Great Britain entered two athletes in dartchery, Margaret Maughan and M. Cooper competed in the women's pairs event and won the gold medal.

==Lawn Bowls==

Five British lawn bowls players competed in Heidelberg, each won at least one medal. T. Ure won a silver medal in the men's singles and also won silver in the men's pairs alongside Guthrie. In the women's events Barnard and F. Nowak won bronze and silver respectively in the singles; Nowak also teamed up with Gwen Buck to win the gold medal in the women's pairs.

==Snooker==

Three British snooker players competed at the Games, each won a medal.

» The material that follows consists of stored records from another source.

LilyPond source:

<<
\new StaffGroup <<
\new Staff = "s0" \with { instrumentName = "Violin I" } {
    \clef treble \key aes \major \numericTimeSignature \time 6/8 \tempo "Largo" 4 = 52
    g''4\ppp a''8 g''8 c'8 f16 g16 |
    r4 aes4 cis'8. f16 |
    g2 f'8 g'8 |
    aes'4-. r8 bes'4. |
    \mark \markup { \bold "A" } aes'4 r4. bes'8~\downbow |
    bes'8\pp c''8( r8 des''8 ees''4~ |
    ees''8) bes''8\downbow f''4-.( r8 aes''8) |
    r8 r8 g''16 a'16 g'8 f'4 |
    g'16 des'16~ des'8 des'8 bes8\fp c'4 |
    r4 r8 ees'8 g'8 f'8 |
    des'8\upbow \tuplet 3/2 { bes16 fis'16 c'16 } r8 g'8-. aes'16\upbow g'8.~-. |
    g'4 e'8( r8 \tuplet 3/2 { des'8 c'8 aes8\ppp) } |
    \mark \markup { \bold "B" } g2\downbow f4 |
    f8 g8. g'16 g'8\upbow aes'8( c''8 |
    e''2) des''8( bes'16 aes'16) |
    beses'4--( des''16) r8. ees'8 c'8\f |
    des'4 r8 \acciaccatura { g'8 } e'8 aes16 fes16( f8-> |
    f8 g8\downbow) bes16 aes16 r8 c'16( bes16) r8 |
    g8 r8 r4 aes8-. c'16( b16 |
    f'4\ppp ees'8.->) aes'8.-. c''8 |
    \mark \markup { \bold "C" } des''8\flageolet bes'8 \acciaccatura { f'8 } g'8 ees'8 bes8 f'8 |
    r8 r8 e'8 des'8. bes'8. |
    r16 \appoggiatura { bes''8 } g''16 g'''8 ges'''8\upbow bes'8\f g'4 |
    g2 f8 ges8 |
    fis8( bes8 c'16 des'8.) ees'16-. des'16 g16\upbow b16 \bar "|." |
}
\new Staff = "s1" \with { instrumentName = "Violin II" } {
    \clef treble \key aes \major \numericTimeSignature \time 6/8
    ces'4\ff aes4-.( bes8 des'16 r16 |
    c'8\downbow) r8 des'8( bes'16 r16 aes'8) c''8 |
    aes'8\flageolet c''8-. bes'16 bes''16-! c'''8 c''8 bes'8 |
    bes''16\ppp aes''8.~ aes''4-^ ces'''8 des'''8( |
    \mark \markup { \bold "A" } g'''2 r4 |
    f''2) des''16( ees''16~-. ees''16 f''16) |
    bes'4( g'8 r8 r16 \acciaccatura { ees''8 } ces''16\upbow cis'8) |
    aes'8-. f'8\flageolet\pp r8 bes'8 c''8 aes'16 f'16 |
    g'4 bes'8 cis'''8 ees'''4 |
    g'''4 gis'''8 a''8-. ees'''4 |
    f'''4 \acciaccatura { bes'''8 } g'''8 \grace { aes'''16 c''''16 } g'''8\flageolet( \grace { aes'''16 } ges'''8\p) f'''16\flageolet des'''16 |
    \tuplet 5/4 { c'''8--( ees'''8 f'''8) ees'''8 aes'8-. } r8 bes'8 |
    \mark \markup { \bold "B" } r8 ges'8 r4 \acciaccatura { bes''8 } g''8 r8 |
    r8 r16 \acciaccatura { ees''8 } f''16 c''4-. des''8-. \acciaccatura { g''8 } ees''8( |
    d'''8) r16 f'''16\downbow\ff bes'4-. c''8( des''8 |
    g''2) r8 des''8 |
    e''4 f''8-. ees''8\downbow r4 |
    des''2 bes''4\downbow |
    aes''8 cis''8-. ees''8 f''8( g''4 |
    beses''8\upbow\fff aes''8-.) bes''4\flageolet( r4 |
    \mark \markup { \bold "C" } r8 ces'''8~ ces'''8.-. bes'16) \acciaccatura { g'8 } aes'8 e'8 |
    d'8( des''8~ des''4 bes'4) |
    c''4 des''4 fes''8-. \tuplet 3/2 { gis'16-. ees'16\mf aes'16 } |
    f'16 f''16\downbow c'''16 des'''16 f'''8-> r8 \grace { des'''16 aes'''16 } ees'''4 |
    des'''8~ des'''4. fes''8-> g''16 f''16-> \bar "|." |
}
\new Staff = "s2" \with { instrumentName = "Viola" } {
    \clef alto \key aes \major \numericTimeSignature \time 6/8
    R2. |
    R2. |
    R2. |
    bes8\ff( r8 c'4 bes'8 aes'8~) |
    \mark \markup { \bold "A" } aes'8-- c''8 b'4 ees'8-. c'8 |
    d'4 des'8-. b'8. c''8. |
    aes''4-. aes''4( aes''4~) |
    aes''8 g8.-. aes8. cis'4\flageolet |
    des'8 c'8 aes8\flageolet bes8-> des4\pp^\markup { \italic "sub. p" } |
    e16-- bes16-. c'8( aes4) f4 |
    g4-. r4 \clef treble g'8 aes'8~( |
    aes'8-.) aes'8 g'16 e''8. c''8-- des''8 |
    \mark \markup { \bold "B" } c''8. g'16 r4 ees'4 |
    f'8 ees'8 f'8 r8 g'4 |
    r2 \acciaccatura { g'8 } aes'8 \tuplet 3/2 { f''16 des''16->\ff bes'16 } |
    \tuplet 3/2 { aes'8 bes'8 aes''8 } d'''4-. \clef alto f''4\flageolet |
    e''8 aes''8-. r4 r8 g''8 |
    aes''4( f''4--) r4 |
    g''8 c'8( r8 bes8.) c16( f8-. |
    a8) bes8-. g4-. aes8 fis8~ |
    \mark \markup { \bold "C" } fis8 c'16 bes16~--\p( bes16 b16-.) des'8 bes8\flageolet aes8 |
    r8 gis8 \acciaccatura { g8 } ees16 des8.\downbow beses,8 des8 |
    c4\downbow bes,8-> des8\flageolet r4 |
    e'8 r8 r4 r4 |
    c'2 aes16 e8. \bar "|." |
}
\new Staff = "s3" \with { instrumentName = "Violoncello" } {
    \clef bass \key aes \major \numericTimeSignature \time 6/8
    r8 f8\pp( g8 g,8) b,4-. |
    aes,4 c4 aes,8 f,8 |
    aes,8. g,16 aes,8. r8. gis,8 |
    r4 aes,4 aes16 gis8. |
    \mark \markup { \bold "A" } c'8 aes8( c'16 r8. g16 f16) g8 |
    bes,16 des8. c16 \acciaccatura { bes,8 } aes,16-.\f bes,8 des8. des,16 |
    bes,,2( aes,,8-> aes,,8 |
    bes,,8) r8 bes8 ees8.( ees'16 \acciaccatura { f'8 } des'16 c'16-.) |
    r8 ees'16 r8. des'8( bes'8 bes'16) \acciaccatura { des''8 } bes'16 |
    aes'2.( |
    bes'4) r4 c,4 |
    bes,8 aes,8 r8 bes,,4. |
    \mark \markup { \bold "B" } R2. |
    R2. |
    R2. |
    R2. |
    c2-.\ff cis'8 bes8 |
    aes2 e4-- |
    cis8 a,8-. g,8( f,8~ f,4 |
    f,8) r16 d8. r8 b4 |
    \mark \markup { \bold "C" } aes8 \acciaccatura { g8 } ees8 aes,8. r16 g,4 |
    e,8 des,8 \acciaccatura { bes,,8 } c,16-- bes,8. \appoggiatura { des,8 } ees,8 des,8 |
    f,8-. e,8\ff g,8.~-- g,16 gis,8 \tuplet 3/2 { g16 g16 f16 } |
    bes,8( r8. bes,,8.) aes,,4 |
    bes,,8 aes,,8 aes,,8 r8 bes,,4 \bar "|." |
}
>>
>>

In the men's paraplegic event Michael Shelton won gold for the third consecutive Games. In the men's tetraplegic event Great Britain won gold and bronze through Haslam and Mcgann respectively.

==Swimming==

Twenty-three British athletes took part in swimming events at the Games winning ten medals, two gold, three silver and four bronze. Three medals were won by A. West in men's 25 metres class 1A events, he took gold in backstroke and silvers in breaststroke and freestyle. Philip Craven finished sixth in the men's 50 metres breaststroke class 3.

==Table tennis==

Britain entered eighteen table tennis players and won fifteen medals, two gold, four silver and nine bronze.

==Weightlifting==

Three British weightlifters competed in the 1972 Summer Paralympics winning one medal. In the men's light-heavyweight division R. Rowe won the gold medal with a lift of 175 kg, Alan Corrie finished sixth in the same event with his lift of 132.5 kg.

==Wheelchair basketball==

Great Britain entered teams in both the men's and women's events. The women's team lost both their group matches and failed to advance to the medal rounds. The men's team won three of their four group stage matches and advanced to the semifinals to face the United States. They lost the semifinal 36–52 and then lost the bronze medal playoff to Argentina meaning they finished in fourth place.